0301 basic medicine 570 proteolysis PROTEIN BCL-2 ELEGANS Apoptosis Ceramides CYTOCHROME-C ACTIVATION Mice 03 medical and health sciences Animals Amino Acid Sequence SH3 DOMAIN Phosphorylation PHOSPHORYLATION Phosphotyrosine PLC-gamma 1 Etoposide Caspase 7 Caspase 3 Phospholipase C gamma tyrosine phosphorylation DEATH FOCAL ADHESION Caspase Inhibitors ErbB Receptors Isoenzymes Molecular Weight Amino Acid Substitution Proto-Oncogene Proteins c-bcl-2 Caspases Mutation CASPASE FAMILY Signal Transduction
DOI: 10.1096/fasebj.14.9.1083 Publication Date: 2018-01-18T12:59:22Z
ABSTRACT
Apoptosis is a cell suicide mechanism that requires the activation of cellular death proteases for its induction. We examined whether the progress of apoptosis involves cleavage of phospholipase C-gamma1 (PLC-gamma1), which plays a pivotal role in mitogenic signaling pathway. Pretreatment of T leukemic Molt-4 cells with PLC inhibitors such as U-73122 or ET-18-OCH(3) potentiated etoposide-induced apoptosis in these cells. PLC-gamma1 was fragmented when Molt-4 cells were treated with several apoptotic stimuli such as etoposide, ceramides, and tumor necrosis factor alpha. Cleavage of PLC-gamma1 was blocked by overexpression of Bcl-2 and by specific inhibitors of caspases such as Z-DEVD-CH(2)F and YVAD-cmk. Purified caspase-3 and caspase-7, group II caspases, cleaved PLC-gamma1 in vitro and generated a cleavage product of the same size as that observed in vivo, suggesting that PLC-gamma1 is cleaved by group II caspases in vivo.
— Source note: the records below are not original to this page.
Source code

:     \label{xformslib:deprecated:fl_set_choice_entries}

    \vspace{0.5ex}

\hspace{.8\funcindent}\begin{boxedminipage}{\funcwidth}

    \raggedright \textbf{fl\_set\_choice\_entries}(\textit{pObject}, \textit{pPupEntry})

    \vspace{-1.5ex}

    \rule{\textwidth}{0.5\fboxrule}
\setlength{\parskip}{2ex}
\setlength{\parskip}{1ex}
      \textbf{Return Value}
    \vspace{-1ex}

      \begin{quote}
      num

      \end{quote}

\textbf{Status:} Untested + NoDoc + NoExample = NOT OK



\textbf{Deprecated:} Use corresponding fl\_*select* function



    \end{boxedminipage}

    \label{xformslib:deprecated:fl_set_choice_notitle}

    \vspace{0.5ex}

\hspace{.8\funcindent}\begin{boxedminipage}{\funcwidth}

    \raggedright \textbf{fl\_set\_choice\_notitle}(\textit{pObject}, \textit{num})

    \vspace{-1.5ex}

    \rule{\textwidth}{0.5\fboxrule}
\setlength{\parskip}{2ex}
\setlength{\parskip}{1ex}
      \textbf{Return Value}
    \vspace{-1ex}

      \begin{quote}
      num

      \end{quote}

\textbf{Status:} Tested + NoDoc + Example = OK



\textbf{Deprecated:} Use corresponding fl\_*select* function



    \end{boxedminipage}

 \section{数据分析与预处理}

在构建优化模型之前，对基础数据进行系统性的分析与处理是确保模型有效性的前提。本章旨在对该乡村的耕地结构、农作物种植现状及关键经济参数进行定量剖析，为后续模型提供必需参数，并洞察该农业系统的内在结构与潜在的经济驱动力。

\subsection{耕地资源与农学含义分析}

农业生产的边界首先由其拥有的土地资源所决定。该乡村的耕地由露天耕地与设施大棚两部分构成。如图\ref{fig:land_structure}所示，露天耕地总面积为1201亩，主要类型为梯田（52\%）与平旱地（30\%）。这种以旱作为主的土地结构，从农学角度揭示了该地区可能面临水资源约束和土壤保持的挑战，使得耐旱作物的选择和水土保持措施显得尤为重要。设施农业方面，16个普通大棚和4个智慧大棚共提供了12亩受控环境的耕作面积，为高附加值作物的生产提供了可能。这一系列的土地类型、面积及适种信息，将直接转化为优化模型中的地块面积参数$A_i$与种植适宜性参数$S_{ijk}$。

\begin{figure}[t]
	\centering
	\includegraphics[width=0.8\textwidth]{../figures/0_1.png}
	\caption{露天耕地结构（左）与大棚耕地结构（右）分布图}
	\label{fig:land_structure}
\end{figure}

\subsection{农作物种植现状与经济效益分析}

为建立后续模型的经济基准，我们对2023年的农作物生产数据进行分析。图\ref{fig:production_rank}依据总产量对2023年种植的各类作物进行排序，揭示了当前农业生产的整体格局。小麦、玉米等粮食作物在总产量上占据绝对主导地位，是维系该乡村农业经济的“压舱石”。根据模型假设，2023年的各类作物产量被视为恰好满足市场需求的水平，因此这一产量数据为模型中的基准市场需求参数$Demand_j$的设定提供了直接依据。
From point mutagenesis studies, Ala-Glu-Pro-Asp(770) was identified to be a cleavage site within PLC-gamma1. Epidermal growth factor receptor (EGFR) -induced tyrosine phosphorylation of PLC-gamma1 resulted in resistance to cleavage by caspase-3 in vitro. Furthermore, cleaved PLC-gamma1 could not be tyrosine-phosphorylated by EGFR in vitro. In addition, tyrosine-phosphorylated PLC-gamma1 was not significantly cleaved during etoposide-induced apoptosis in Molt-4 cells. This suggests that the growth factor-induced tyrosine phosphorylation may suppress apoptosis-induced fragmentation of PLC-gamma1. We provide evidence for the biochemical relationship between PLC-gamma1-mediated signal pathway and apoptotic signal pathway, indicating that the defect of PLC-gamma1-mediated signaling pathway can facilitate an apoptotic progression.